When you finish a book, take a second to write 1,000 words on what you learned — sometimes what to emulate and sometimes what to never do. Identify and commit to writing the learnings.

The 4 things above are how you narrow your focus and figure out where you’re going.

 5. Network like you intend to run for County Commissioner as a Democrat. Network in the office, socially, church, athletically, and wherever you live. Work at networking.

Join organizations, go to MeetUps, join a church, and accumulate friends/colleagues/peers/interesting people.

In the near term, you will build yourself by stealing the best characteristics, traits, talents, and skills of this broad cross-section of persons.

Keep track of y0ur network digitally and inject energy into those relationships. You get back 2X what you invest.

Send a handwritten note card to everybody you meet. You would be amazed where these cards end up.

 6. Make high quality friends. If you have four friends who are all successful, your likelihood of being successful is enormously higher. They wouldn’t be friends with a dummie, right?

Make friends with folks who reflect the values, traits, and character of where you want to go even before you know the final destination.

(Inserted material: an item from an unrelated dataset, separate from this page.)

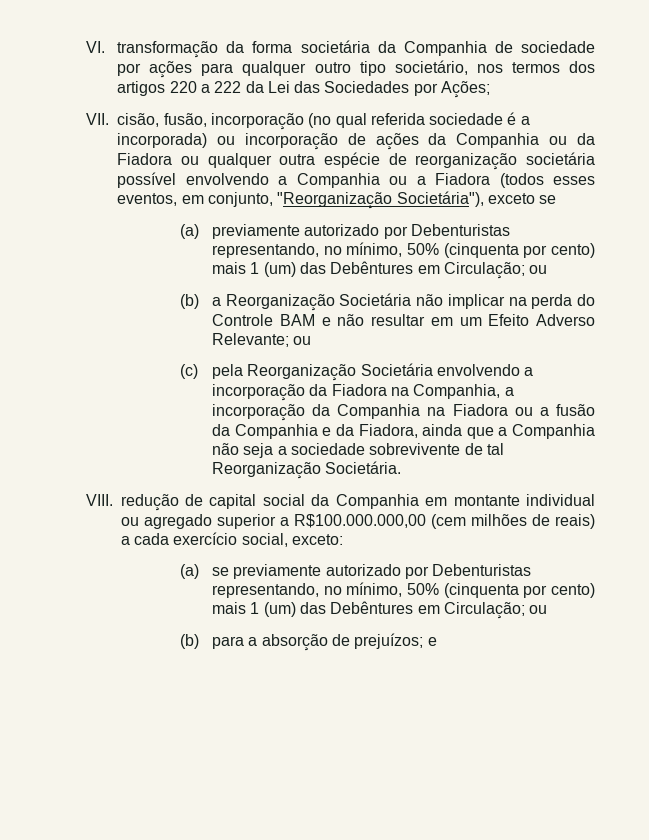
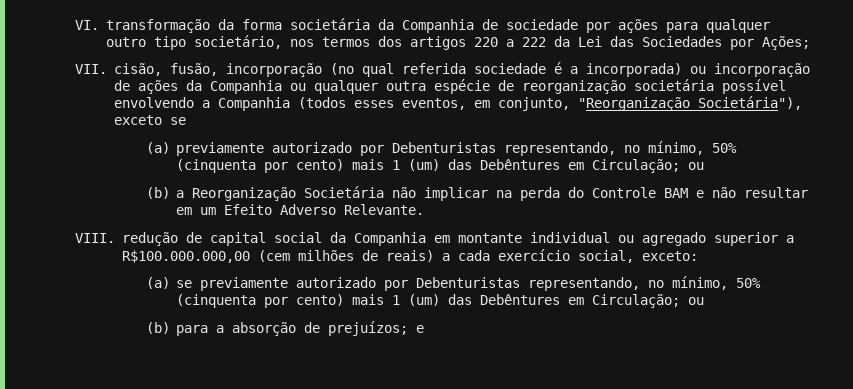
[577,133,596,145] [117,153,199,165] da Fiadora ou -> (307, 87) none
[389,173,491,185] ou a Fiadora -> (291, 104) none
[212,333,312,347] [180,363,534,381] [212,384,514,401] [212,404,595,421] [212,424,595,439] [212,443,504,458] [212,461,402,479] Relevante; ou // (c) pela Reorganização Societária envolvendo a incorporação da Fiadora na Companhia, a incorporação da Companhia na Fiadora ou a fusão da Companhia e da Fiadora, ainda que a Companhia não seja a sociedade sobrevivente de tal Reorganização Societária. -> [344,204,425,215] Relevante.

 7. As you begin to develop traction, map out the person you want to become in writing and become that person — traits, character, work habits. Invent yourself with a hard purpose and work at it.

Stop — read that again — design the person you want to be from a blank page. 

 8. Make a written plan once you have gotten your feet wet — not now, but when you have had a taste and your plan is more enlightened and informed.

This too, making a written plan, is something rarely done. Just do it.

 9. Take risks, not reckless risks, but take risks and live with the consequences.

The learning — even when you fail miserably — is permanent. You become comfortable with risk which most persons do not.

Introduce yourself to others in similar situations. You will be amazed who you can meet.

 10. Be lucky. The earlier you get to work, the harder you work — the luckier you get. You can only prove this by doing it.

 11. Learn — you have to listen to learn — how to do something new every day.

When I was in the Army, I decided I would become an expert knot tier and I did, but it started by my mining the knot tying expertise of a bunch of sergeants. I would ask them to teach me how to tie some knot.

Even today, I have two hanks of rope that I tie from time to time.

 12. Respect everyone at every stage of life in every condition. Never ever assume you know anybody’s story and why they are like they are.

You will never treat yourself better than you treat others. Sounds odd, but it is true.

 13. Keep a journal. Write every day even if it’s only 500 words.

When you have a big win or you get your teeth kicked in write about how it made you feel, what you learned, and what you’re going to do in the future.

Let life educate you, but keep notes.

 14. Do not worry about what others think about you. It’s wasted because they really don’t care. Blow it off. Never do anything to impress anybody other than yourself. Believe in yourself.

 15. Never make decisions when you are emotional. Never make decisions when you are drinking. Quit drinking.

 16. Do not ever quit. When you quit, you lose, and only then do you fail. Do not be afraid to fail — cliche alert — as it is wildly instructive.

That’s it, Big Red Car?

Yes, amigo, that’s it. Do all of the above for 2-3 years and your talents will appear and the path of your life will be laid out for you. I promise.

Remember this: every person has 5-7 careers within them. Now, go bite the ass off a grizzly bear and get on with it.

But, hey, what the Hell do I really know anyway? I’m just a Big Red Car.